Select every line below containing the word "klanten".

______________________________

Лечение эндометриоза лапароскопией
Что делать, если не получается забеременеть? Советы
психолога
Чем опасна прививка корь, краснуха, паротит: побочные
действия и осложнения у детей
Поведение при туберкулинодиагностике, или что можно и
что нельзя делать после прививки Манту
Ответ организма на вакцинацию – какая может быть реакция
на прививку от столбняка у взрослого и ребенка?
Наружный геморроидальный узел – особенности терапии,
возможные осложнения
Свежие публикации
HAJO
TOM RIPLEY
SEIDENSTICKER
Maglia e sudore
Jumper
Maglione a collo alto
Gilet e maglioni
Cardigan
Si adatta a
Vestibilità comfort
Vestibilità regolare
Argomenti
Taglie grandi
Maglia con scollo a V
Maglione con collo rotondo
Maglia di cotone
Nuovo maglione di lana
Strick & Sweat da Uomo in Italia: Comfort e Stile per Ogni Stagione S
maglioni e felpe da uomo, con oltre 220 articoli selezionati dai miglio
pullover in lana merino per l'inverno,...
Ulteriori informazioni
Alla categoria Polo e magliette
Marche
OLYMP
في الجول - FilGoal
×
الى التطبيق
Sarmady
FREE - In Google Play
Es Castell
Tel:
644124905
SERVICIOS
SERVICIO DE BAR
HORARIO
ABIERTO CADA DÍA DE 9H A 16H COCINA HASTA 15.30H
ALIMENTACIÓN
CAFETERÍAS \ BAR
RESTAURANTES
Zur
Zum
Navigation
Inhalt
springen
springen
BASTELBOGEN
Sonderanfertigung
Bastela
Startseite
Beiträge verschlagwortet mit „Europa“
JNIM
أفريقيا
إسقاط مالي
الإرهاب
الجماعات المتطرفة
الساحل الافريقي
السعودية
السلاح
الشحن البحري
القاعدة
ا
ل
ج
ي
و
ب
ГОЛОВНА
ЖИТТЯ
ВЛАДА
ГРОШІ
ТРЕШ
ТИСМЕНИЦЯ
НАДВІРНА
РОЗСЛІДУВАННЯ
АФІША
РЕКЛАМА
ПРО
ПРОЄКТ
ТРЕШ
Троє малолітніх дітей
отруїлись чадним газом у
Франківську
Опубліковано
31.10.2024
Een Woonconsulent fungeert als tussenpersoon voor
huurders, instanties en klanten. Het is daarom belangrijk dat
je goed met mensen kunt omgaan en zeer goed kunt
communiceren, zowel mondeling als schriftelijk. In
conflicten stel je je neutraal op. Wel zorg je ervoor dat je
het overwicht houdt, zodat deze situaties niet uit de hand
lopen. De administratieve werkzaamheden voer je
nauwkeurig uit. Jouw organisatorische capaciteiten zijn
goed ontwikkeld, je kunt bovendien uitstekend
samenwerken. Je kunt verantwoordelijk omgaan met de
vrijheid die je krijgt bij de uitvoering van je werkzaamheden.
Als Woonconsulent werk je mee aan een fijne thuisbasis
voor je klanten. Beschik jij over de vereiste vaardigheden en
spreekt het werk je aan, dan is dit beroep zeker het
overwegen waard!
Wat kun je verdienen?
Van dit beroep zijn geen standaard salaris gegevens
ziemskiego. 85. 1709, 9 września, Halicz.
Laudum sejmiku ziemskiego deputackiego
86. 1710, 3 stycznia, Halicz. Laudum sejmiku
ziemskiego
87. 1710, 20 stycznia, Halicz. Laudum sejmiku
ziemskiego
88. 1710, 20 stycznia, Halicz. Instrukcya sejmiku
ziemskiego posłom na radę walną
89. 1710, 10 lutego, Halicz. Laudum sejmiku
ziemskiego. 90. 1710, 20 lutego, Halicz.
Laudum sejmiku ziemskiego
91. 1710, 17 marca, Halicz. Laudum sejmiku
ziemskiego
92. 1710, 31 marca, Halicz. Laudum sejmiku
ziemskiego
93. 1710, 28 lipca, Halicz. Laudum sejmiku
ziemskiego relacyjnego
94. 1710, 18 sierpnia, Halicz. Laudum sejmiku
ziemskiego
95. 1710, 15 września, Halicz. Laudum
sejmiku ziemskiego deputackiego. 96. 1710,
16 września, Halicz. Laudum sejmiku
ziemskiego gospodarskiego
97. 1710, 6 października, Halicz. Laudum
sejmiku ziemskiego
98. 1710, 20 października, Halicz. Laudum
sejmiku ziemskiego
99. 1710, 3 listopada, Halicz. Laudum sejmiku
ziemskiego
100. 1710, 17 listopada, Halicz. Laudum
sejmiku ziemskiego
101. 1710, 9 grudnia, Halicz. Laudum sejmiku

______________________________

▶ EXPECTED ANSWER:
huurders, instanties en klanten. Het is daarom belangrijk dat
voor je klanten. Beschik jij over de vereiste vaardigheden en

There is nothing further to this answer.